The federal funding formula for residency programs is extremely complicated, and it’s not the only road block making it difficult for hospitals to create new programs.
“To start up a new program, you have to be a health care system that has never had residents come through your system prior to that time,” he said. “And then you basically state that, ‘OK, we’re going to set up X number of training programs and these specific specialties with this number of slots.’ And then you have basically five years to set up all of those slots.”
Once the five-year period expires, “the ability to create the slots is over, in terms of getting federal funding,” he said.
When that funding source dries up, health systems have to fund residency programs themselves or find another funding source.
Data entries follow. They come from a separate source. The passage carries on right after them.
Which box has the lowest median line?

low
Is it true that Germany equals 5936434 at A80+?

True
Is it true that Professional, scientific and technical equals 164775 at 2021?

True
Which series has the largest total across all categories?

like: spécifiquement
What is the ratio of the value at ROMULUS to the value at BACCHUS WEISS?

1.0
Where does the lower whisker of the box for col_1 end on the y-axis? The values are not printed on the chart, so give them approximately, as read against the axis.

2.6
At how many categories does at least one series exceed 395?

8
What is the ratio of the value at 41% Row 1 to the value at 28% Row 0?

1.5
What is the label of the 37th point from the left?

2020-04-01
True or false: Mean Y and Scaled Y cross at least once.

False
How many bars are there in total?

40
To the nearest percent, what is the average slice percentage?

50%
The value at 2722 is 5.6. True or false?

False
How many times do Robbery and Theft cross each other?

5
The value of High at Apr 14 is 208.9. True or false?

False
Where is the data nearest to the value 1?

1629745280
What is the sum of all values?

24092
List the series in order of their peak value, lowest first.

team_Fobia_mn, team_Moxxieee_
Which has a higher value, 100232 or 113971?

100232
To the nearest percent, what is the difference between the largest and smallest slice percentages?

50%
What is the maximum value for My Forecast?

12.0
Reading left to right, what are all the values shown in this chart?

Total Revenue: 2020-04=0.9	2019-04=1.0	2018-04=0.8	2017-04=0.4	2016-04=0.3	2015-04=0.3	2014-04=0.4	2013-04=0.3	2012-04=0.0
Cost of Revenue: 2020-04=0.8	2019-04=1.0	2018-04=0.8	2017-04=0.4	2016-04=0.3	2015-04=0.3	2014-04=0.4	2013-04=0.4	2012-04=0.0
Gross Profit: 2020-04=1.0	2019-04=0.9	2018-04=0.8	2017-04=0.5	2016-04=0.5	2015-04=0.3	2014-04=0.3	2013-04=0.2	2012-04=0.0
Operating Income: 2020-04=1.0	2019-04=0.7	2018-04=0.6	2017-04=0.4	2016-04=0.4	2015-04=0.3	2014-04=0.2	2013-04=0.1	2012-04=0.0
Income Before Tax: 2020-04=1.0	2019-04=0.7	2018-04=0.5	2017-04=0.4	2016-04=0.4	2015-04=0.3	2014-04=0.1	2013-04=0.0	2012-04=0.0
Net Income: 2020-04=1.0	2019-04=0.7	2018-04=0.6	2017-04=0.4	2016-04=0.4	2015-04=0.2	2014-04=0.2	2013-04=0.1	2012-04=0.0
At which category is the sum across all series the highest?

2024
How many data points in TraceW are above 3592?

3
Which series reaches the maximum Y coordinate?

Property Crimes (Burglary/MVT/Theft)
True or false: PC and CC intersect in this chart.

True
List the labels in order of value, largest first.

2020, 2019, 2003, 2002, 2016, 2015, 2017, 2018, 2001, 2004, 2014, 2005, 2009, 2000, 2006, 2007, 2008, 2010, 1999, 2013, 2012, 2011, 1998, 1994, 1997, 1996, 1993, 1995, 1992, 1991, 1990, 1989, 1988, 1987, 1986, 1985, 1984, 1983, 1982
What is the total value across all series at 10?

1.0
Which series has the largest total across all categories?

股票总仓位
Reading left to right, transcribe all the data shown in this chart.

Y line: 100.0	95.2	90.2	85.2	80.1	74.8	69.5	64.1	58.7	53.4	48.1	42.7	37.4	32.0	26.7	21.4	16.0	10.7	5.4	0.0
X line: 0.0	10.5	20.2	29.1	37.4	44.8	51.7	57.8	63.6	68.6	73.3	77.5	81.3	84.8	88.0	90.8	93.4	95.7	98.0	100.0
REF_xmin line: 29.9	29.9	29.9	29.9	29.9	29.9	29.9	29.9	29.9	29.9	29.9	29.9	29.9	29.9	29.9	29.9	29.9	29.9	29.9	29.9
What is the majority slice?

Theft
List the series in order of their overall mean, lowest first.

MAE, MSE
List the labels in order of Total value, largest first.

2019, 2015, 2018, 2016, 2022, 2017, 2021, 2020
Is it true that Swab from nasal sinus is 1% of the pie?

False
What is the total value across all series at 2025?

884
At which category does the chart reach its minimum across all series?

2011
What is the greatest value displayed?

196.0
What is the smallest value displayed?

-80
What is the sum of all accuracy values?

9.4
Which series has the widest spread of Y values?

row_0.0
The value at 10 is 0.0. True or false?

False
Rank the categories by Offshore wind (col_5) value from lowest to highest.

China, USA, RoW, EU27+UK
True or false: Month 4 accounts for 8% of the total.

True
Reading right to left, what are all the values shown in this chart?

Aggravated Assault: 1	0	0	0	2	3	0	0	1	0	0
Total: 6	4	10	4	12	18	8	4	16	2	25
And at a cost of more than $100,000 per resident per year, plus administrative support to run the program, many hospitals and health systems aren’t willing to do that.
Wallace said some states have sought to address the physician shortage by providing partial funding for new residencies and training programs.
“Georgia is one of those states where over the years they’ve set up additional residencies and training programs, and part of that funding has come from the state — but Colorado has not,” Wallace said.
Educational institutions in Colorado have, however, stepped up by increasing training opportunities for nurse practitioners and physician assistants.
At UCCS, for example, nurses who have completed a bachelor’s or master’s degree in nursing can take programs to earn a doctorate of nursing practice.
“Nurse practitioners can practice independently,” Ramey said. Physician assistants, on the other hand, can practice only under the supervision of a physician.
“However, I think that you will see across the state that nurse practitioners and physician assistants are seeing more complex patients that have more complex medical needs,” she said. “Sometimes a patient may need to be transferred to a physician due to complex needs of that patient. But I do not feel that that is a luxury, as it was 10 or 15 years ago.”
In the long term, the medical profession also needs to look at the pipeline for future physicians, McManus said.
“It’s really important that we’re even looking at elementary kids and middle school kids getting STEM programs and letting them know what kind of careers are available in health care and start that interest back then,” she said, “because this is not anything that we can solve in one or two years.”